Topically Administered CorticosteroidsEffect on Antibiotic-Treated Bacterial Keratitis

Author Affiliations

From the Departmentsof Ophthalmology (Drs Leibowitz and Kupferman) and Pharmacology (Dr Kupferman), Boston University School of Medicine.

Arch Ophthalmol. 1980;98(7):1287-1290. doi:10.1001/archopht.1980.01020040139024
Abstract

• The effect of a topically administered corticosteroid, 1.0% prednisolone acetate, on bacterial replication in rabbit cornea receiving adequate antibiotic therapy was determined.

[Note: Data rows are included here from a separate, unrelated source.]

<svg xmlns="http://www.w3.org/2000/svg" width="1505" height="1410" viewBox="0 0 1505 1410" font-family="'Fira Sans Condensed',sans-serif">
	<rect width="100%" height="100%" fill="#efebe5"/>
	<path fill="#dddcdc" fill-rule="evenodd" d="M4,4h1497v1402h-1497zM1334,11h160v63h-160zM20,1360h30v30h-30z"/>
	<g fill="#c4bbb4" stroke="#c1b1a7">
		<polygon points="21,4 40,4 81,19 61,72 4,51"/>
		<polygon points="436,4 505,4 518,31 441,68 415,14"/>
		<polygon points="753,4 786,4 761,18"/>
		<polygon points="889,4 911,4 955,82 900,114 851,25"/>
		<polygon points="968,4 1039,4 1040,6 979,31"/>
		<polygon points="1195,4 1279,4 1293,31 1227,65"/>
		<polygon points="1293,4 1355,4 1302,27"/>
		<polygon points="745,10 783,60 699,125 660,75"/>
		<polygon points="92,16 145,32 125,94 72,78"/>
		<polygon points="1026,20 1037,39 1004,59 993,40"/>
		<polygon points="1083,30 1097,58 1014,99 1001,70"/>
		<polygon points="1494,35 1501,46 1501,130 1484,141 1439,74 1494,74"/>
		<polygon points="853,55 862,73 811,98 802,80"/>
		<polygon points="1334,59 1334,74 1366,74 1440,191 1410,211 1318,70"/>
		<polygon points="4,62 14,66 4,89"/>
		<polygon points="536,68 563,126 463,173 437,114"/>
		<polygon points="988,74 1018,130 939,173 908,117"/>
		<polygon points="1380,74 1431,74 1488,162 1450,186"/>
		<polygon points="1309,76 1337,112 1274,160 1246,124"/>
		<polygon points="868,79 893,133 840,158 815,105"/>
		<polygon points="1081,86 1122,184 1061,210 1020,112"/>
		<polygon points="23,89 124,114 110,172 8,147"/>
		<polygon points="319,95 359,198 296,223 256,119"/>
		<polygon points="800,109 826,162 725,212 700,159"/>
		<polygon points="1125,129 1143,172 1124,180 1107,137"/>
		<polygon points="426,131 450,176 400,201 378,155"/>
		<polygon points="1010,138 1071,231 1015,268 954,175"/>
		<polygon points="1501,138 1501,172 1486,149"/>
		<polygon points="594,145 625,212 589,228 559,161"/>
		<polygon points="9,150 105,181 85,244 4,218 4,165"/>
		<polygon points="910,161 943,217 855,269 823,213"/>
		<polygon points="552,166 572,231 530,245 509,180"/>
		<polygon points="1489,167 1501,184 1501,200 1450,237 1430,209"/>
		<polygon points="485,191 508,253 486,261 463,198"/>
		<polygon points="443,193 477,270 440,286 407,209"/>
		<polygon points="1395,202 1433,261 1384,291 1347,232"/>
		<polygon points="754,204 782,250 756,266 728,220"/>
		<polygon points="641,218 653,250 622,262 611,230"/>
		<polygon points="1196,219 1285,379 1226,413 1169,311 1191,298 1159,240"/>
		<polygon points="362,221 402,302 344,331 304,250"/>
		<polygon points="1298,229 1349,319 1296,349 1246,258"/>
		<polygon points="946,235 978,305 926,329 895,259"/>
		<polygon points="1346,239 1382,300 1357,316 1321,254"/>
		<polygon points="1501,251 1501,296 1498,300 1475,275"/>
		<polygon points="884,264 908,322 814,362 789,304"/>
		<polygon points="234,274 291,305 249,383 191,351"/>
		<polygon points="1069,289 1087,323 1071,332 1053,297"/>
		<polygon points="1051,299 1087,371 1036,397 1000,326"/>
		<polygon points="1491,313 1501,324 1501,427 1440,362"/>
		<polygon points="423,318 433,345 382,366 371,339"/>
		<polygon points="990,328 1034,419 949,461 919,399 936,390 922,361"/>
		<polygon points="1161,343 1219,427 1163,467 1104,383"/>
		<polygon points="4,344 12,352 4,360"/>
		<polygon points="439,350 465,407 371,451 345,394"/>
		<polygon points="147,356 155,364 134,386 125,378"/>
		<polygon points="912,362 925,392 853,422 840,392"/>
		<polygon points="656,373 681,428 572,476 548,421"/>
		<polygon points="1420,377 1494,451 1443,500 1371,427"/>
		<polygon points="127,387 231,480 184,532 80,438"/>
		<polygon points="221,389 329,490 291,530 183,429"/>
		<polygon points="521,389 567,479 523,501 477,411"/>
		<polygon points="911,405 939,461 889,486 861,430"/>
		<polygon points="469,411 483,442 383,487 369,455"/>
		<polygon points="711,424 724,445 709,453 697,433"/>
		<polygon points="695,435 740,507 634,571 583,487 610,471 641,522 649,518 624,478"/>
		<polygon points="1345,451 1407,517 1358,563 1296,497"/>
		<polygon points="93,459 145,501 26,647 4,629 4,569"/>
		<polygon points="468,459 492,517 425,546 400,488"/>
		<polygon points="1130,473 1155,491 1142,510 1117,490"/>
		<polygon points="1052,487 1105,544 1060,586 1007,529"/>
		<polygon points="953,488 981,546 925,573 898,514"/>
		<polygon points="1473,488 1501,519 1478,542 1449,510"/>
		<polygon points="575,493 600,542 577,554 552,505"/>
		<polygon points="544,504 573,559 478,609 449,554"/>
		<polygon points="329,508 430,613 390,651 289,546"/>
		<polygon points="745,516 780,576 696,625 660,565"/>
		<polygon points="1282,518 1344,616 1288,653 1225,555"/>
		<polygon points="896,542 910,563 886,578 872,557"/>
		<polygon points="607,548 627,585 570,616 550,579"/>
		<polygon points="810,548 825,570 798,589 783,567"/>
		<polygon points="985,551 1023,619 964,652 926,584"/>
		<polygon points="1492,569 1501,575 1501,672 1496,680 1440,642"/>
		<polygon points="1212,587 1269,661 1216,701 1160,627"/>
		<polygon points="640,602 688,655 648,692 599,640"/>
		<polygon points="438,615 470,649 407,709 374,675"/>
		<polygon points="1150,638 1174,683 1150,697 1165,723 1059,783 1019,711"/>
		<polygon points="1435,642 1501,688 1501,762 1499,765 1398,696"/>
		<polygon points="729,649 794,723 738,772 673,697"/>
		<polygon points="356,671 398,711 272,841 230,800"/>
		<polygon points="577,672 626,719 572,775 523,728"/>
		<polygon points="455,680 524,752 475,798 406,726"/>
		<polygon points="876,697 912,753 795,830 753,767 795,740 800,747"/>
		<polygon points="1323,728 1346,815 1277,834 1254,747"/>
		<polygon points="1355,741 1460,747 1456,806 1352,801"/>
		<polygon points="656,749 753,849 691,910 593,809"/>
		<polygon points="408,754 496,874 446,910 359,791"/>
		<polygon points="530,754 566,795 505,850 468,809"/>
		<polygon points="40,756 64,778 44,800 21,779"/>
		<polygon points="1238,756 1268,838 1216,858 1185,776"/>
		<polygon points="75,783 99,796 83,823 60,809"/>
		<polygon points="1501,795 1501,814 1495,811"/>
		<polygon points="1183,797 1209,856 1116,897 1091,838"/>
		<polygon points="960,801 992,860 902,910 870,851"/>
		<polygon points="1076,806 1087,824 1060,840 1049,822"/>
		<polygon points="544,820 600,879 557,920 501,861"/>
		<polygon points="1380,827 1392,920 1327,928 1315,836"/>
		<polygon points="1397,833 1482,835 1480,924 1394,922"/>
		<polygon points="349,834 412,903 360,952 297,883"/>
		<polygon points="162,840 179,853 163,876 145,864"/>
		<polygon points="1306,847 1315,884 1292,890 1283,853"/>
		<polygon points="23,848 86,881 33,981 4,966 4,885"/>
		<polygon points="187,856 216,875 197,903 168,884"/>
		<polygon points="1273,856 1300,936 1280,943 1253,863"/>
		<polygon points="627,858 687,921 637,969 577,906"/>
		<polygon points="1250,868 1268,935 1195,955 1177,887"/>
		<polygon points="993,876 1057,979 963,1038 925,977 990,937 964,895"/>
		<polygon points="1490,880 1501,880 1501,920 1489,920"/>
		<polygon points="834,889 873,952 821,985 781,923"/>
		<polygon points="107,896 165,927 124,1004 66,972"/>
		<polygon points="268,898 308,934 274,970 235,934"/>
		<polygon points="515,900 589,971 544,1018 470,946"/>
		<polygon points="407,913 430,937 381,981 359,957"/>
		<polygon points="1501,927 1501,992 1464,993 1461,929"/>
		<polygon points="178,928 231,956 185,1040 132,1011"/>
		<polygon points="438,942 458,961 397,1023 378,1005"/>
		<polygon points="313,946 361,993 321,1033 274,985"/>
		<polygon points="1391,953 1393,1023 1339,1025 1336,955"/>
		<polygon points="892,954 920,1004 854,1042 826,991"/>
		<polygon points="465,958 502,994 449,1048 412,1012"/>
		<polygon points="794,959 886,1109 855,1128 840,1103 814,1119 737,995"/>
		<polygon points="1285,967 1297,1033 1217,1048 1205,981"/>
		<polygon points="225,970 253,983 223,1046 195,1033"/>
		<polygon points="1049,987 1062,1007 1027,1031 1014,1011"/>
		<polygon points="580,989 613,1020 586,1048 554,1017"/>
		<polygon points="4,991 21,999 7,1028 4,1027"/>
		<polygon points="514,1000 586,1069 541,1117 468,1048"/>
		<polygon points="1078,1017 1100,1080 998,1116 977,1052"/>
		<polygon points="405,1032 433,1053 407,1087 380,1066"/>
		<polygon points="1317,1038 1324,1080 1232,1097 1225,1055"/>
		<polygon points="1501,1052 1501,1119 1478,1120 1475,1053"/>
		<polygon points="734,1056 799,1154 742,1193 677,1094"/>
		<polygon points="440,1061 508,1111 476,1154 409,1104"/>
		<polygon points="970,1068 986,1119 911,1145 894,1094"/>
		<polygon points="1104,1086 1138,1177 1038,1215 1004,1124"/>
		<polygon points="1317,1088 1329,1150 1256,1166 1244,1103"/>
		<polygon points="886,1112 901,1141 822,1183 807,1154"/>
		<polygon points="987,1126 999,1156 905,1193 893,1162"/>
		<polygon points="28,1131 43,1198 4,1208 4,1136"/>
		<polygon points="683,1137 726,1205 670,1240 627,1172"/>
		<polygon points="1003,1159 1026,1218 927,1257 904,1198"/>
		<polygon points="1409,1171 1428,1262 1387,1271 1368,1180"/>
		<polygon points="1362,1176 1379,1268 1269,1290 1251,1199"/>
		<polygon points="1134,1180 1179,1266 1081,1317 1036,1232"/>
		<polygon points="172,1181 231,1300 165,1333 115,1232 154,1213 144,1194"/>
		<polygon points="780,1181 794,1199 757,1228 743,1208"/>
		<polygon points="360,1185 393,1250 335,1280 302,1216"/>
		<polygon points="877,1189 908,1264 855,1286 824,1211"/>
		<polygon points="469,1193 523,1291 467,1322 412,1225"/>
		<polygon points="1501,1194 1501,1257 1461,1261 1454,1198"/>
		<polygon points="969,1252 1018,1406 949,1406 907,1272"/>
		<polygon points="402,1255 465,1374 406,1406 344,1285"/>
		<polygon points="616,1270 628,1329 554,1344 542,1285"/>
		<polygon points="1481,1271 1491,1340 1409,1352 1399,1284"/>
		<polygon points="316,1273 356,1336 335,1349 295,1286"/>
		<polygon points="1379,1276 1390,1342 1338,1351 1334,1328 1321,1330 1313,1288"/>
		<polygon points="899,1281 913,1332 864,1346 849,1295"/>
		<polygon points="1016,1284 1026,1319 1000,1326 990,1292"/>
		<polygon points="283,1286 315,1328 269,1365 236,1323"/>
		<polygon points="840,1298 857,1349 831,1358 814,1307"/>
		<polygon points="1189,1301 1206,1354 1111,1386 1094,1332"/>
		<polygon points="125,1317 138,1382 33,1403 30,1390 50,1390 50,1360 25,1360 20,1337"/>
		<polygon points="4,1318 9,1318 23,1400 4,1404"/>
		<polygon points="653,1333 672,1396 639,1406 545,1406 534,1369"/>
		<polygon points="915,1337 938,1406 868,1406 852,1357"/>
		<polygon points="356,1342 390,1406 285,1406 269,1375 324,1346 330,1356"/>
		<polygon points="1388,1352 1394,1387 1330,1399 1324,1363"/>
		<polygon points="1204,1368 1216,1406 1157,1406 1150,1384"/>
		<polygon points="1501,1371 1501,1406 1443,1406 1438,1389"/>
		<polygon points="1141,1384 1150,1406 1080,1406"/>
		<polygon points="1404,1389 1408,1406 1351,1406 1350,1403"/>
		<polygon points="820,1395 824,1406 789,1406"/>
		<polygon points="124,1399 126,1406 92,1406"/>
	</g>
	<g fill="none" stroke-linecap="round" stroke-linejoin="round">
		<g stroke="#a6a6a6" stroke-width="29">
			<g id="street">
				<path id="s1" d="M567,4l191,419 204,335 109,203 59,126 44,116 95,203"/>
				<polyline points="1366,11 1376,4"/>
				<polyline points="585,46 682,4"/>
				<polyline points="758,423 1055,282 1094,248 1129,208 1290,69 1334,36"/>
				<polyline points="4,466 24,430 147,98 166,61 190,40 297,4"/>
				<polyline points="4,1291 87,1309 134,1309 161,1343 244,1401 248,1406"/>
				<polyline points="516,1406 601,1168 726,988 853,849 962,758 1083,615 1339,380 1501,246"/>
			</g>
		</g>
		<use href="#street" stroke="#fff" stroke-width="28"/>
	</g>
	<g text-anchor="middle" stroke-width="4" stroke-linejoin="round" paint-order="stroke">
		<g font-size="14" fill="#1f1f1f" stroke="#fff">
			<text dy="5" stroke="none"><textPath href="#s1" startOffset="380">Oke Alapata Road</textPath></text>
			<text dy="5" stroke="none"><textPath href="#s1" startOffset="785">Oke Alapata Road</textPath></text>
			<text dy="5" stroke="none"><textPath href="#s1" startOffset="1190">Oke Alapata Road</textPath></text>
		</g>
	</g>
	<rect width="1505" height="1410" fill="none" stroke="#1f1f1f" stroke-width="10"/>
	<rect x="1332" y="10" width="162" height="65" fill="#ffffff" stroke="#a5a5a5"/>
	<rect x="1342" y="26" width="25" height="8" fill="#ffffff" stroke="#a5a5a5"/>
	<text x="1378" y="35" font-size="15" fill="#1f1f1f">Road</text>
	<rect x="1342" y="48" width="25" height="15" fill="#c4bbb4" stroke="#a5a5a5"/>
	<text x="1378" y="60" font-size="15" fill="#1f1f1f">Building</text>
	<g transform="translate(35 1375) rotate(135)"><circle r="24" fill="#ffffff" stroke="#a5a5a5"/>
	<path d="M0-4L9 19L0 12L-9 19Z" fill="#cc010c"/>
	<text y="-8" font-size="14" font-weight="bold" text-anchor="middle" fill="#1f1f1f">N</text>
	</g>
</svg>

Staphylococcus aureus keratitis was treated either with neomycin sulfate or gentamicin sulfate, while Pseudomonas aeruginosa keratitis was treated either with gentamicin or polymyxin B sulfate. Each antibiotic was administered topically at hourly intervals in both the commercially available concentration and as a formulation containing four times the quantity of drug found in the commercial preparations. In each instance, the antibiotic regimen sharply reduced the number of viable organisms in the cornea, although the concentrated preparations did so more rapidly and effectively. The addition of 1.0% prednisolone acetate had no measurable effect on outcome. In no instance was there a statistically significant difference between number of residual viable organisms in antibiotic-treated corneas and antibiotic/corticosteroid-treated corneas.